They sit in that urn. The one that never really held ashes. Fake flowers. Orange, blue, yellow and purple. Gathering dust. Awkwardly poking out here and there. Permanently stuck in the bronze colored urn, the one that sat on mom’s night stand. The one that seems to have more of a story than it lets on.
Fake flowers are better than real flowers I think. It takes a hundred years to fade their color. But they are faithfully there. From afar they might elude an onlooker to think they are fresh. They don’t wilt, turn brown or dry up. Fake flowers stay there, from year to year, smiling at you with their false virility.
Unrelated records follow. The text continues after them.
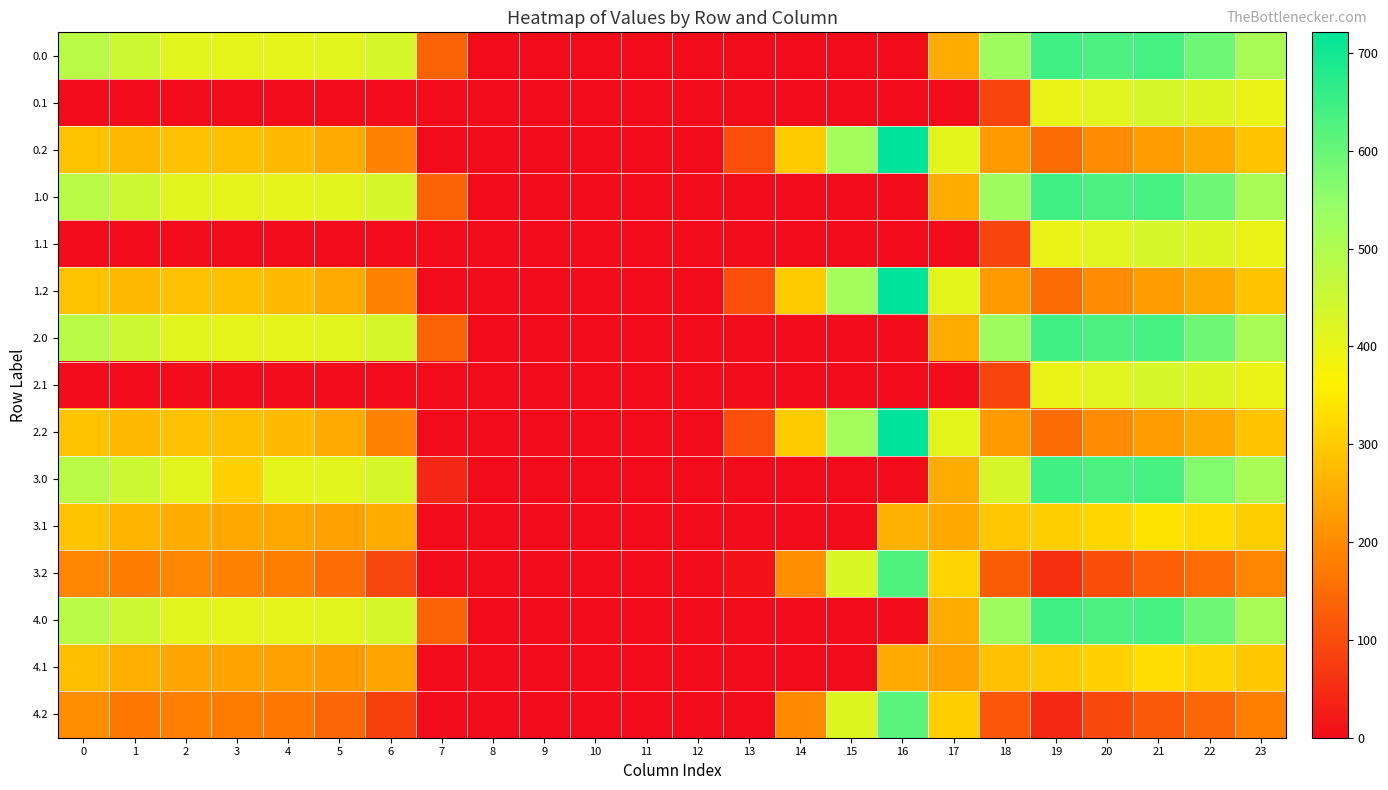

What is the total value across all series at 2?

3775.3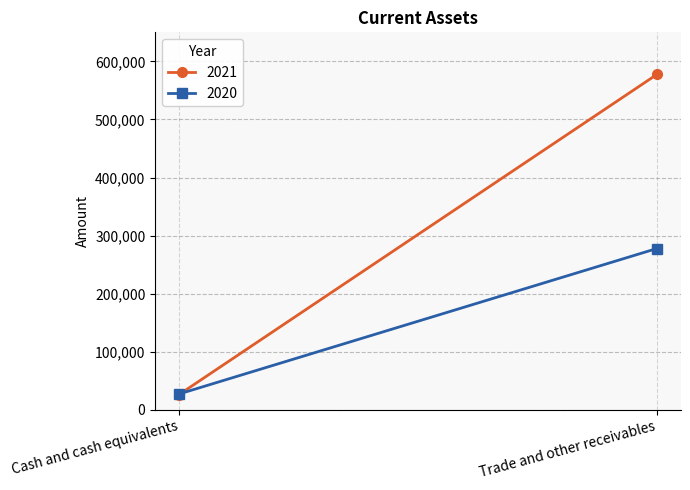

At which label is 2020 closest to 152571?

Cash and cash equivalents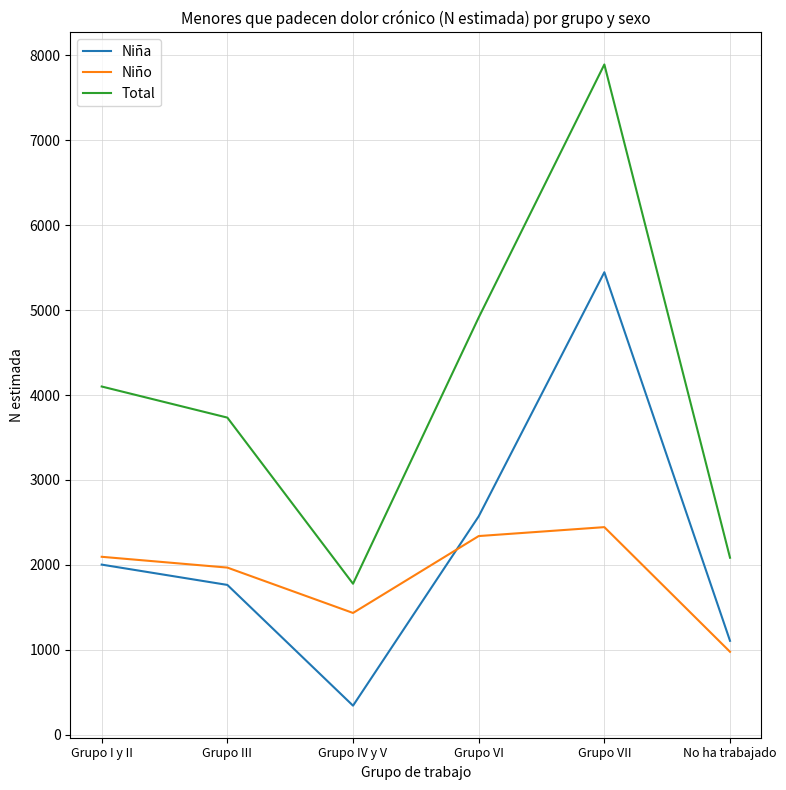

What are all the series names shown in the legend?

Niña, Niño, Total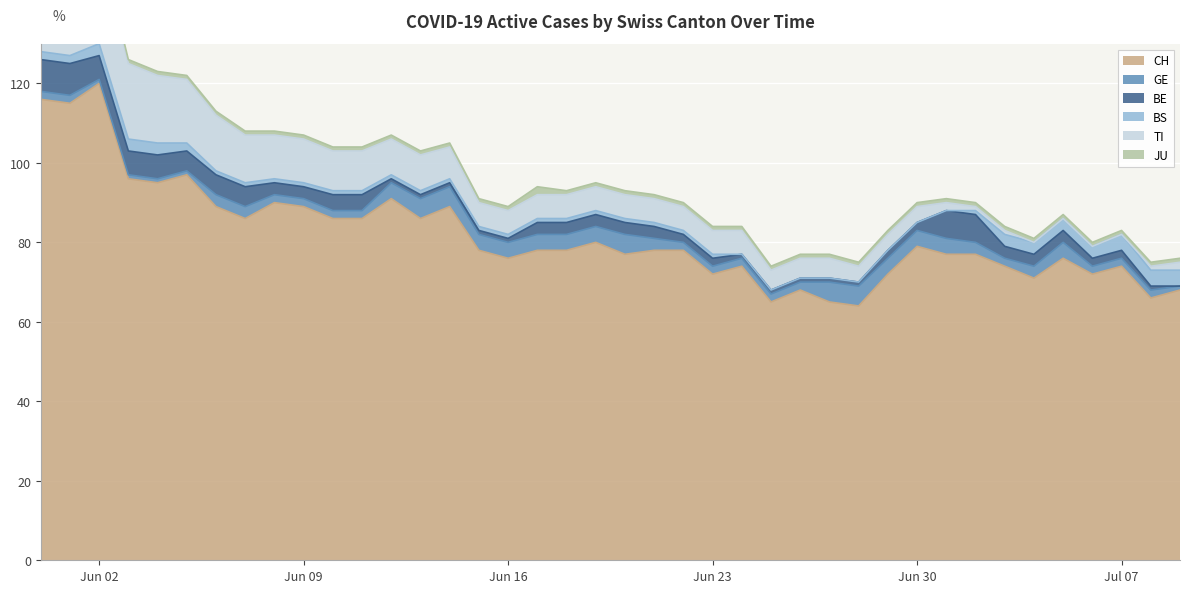

Rank the categories by GE value from lowest to highest.

2, 3, 4, 5, 39, 0, 1, 8, 9, 10, 11, 22, 23, 24, 25, 26, 33, 36, 37, 38, 6, 7, 21, 32, 34, 12, 15, 16, 17, 18, 19, 29, 30, 31, 35, 13, 14, 20, 27, 28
I guess I could say that the only real flowers I actually do like are the ones that stay in the ground. The perennial kind. I can handle their death, because they come back every year. I especially like tree flowers. They are so dependable every spring. Forsythia, crab apple and apple blossom. Delicious blossoms that will fall beautifully to the ground and be replaced with leaves and begin again the next spring.
I want to like the real flowers that you get from a store. Or the kind that your boyfriend brings home to you when they’ve screwed up. Every time they have such a promising beginning. Delicate petals, warm and bright colors. They offer life in your dim little apartment. But sure as day, they begin to fade, to soften, to die. Those little moments of hope soon become a constant reminder that all things come to an end. And because I’m a terrible housekeeper, they sit on my counter for a week or two as a depressing reminder.
Recently, I was talking to a friend at a little place called “It’s a Grind” which serves kind of off-tasting coffee and sells paintings on the wall that are mass-produced. Somehow we justify going there because they sell “free-trade coffee” even though I probably couldn’t adequately describe what the hell that means. We sat and discussed our most recent whoas. She was dating a married man, who was in the process of getting a separation. My grandma had just died and I was feeling a little numb.
In our conversation, I began to think about those static fake flowers that sit on my dresser. When things get hard, you feel things that you wish wouldn’t touch you. Regret, lack of control, deep heartache and real pain. I said to my friend that I feel so alive when I feel those things. That if I didn’t have the reaction that I did, I wouldn’t really be living.
Fake flowers have no life. But I fear the moment when those real ones start to fade. I hate the sight of them needing to be thrown out, yet dreading all the dried up leaves falling off and crushing into your carpet. Lately I’ve been struggling with the idea of death. Would I prefer for life to be like fake flowers? No feeling, no growth. But besides a slight color fade from the sun, existing as long as they can withstand decomposition in a landfill? Yet with that, there would be no wilting and no predictable and required death.